Laughing at the Scary Stuff: Humor and Fear

We need a strong and healthy dose of focused humor in our lives every day.

When I think about the role of fear in everyday life, I think about how pervasive it is, and how little we consciously acknowledge it, even as fear shapes our thoughts and behaviors.

What does fear do? Fear fiddles with the phone until the call comes, fear hides jewelry in paper bags underneath the sink, fear rehearses every word of a conversation with a sister that ended coldly, fear counts calories, counts pennies, counts a partner’s nights away from home. Fear wonders about a child’s friends, a child’s grades, a child’s future.

Fear looks both ways, but still refuses to cross; fear looks twice and still doesn’t leap. Fear believes that the early worm gets caught by the bird, and sympathizes with the worm’s regret at being punctual. Fear usually arrives late, inevitably leaves early, and ends up never going out at all. Fear is the phantom hand on the back of the neck and the sound of a door opening downstairs when no one is coming home.

Fear does everything except go out and buy the groceries.

Anxiety and fear are paradoxically often a product—not a failure—of being both astute and perceptive: The most fearful are often those with the most imaginative intelligence.
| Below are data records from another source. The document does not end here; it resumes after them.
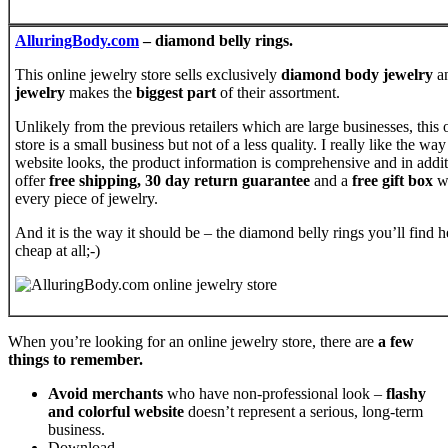
AlluringBody.com
– diamond belly rings.
This online jewelry store sells exclusively
diamond body jewelry
a
jewelry
makes the
biggest part
of their assortment.
Unlikely from the previous retailers which are large businesses, this 
store is a small business but not of a less quality. I really like the way
website looks, the product information is comprehensive and in addi
offer
free shipping, 30 day return guarantee
and a
free gift box
w
every piece of jewelry.
And it is the way it should be – the diamond belly rings you’ll find h
cheap at all;-)
When you’re looking for an online jewelry store, there are
a few
things to remember.
Avoid merchants
who have non-professional look –
flashy
and colorful website
doesn’t represent a serious, long-term
business.
Download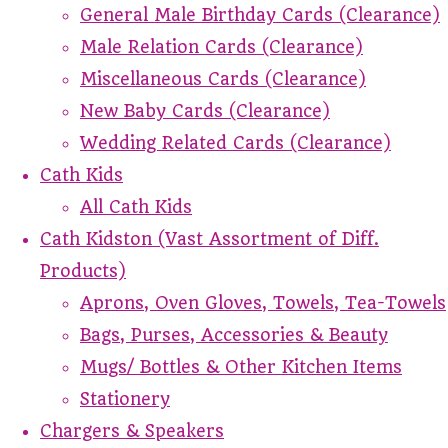
General Male Birthday Cards (Clearance)
Male Relation Cards (Clearance)
Miscellaneous Cards (Clearance)
New Baby Cards (Clearance)
Wedding Related Cards (Clearance)
Cath Kids
All Cath Kids
Cath Kidston (Vast Assortment of Diff.
Products)
Aprons, Oven Gloves, Towels, Tea-Towels
Bags, Purses, Accessories & Beauty
Mugs/ Bottles & Other Kitchen Items
Stationery
Chargers & Speakers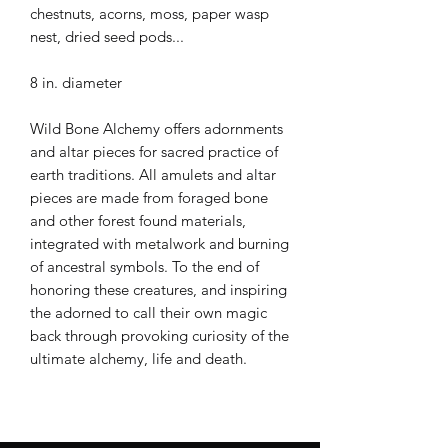
chestnuts, acorns, moss, paper wasp
nest, dried seed pods...
8 in. diameter
Wild Bone Alchemy offers adornments
and altar pieces for sacred practice of
earth traditions. All amulets and altar
pieces are made from foraged bone
and other forest found materials,
integrated with metalwork and burning
of ancestral symbols. To the end of
honoring these creatures, and inspiring
the adorned to call their own magic
back through provoking curiosity of the
ultimate alchemy, life and death.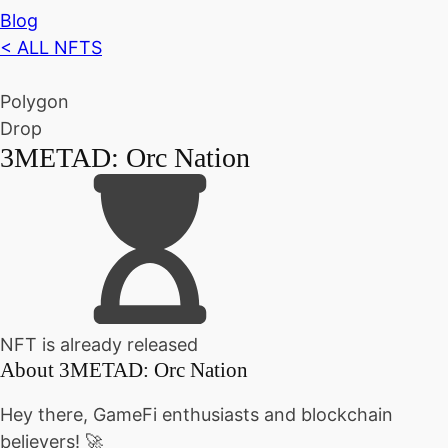
Blog
< ALL NFTS
Polygon
Drop
3METAD: Orc Nation
NFT is already released
About
3METAD: Orc Nation
Hey there, GameFi enthusiasts and blockchain
believers! 🚀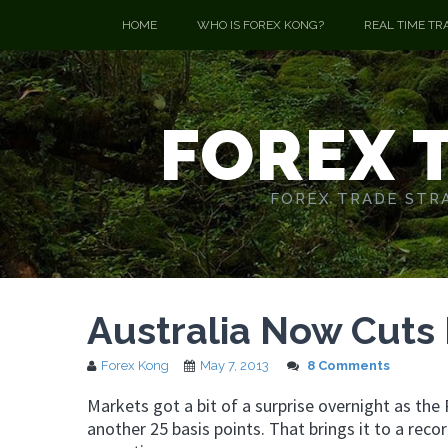
HOME
WHO IS FOREX KONG?
REAL TIME TR
FOREX 
FOREX TRADE STRA
Australia Now Cuts 
Forex Kong
May 7, 2013
8 Comments
Markets got a bit of a surprise overnight as the 
another 25 basis points. That brings it to a rec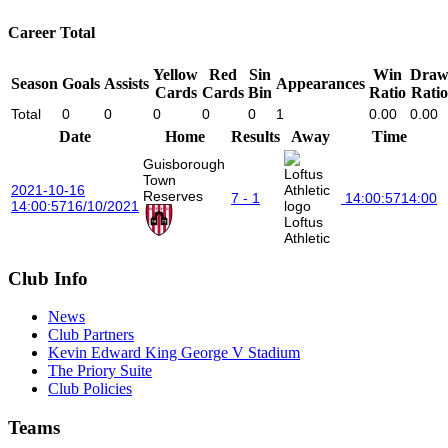
Career Total
Yellow
Red
Sin
Win
Dra
Season
Goals
Assists
Appearances
Cards
Cards
Bin
Ratio
Ratio
Total
0
0
0
0
0
1
0.00
0.00
Date
Home
Results
Away
Time
Guisborough
Town
2021-10-16
Reserves
7 - 1
14:00:57
14:00
14:00:57
16/10/2021
Loftus
Athletic
Club Info
News
Club Partners
Kevin Edward King George V Stadium
The Priory Suite
Club Policies
Teams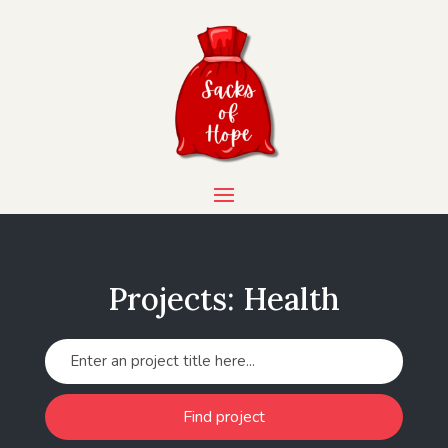
Projects: Health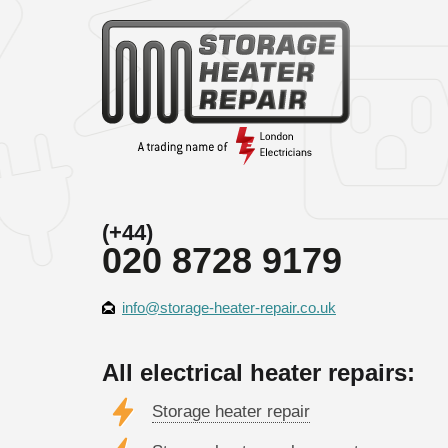
(+44)
020 8728 9179
info@storage-heater-repair.co.uk
All electrical heater repairs:
Storage heater repair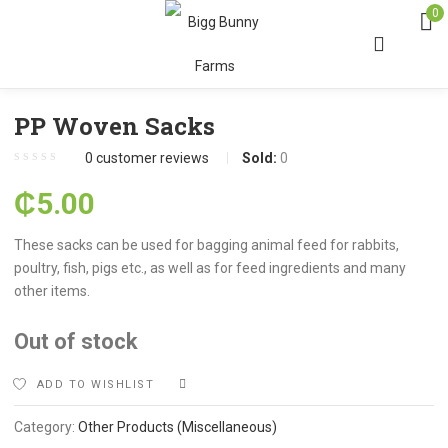
0
PP Woven Sacks
0
customer reviews
Sold:
0
₵
5.00
These sacks can be used for bagging animal feed for rabbits,
poultry, fish, pigs etc., as well as for feed ingredients and many
other items.
Out of stock
ADD TO WISHLIST
COMPARE
Category:
Other Products (Miscellaneous)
And while sometimes fear is our ally, it is often no more than a masked enemy.

Why, when presented with precisely the same social and psychological situations, do some people become angry, while others get scared?

Being frightened is an especially embarrassing emotion because what we fear often seems petty. Someone scared might be reprimanded by a companion and told, “Get a grip—anybody with sense can see that there’s nothing to worry about,” unless the fear is somehow politically correct. The big worries seem noble—fear of nuclear annihilation, of environmental destruction, of human suffering. But everyday, personal fears—fear of elevators, fear of embarrassment, fear of not fitting into last year’s bathing suit—creep around, coveting the nobility of genuine fears, but never quite making it.

Insecurity about the details of life causes excessive concern for them in the lives of many people who then permit their fears about the details to obscure genuine threats to their well-being. There are, for example, women with immaculate houses who refuse to go to the doctor for mammograms; they are apparently more worried about their bedspreads than their breasts, but surely this isn’t the case.

Displacement of fears from the actual to the imaginary leads not to reassurance, but to a deluded sense of protection from danger. Even when we know that our imagined fears typically outnumber our actual, we continue to displace our feelings of fear onto other, perhaps even more potentially destructive, emotions and behaviors. We can’t help it.

So what can we do? We can use humor to put our fears into perspective. Humor addresses the same issues as fear, not to dismiss them, but to strengthen our ability to confront them and then laugh them away from the door.

Humor is, of course, the one thing that fear cannot abide: Laughter banishes anxiety and can help replace fear. Laughter is a testament to courage, or at least a manifestation of the wish for it, and courage is stronger than fear. We need a strong and healthy dose of focused humor in our lives every day.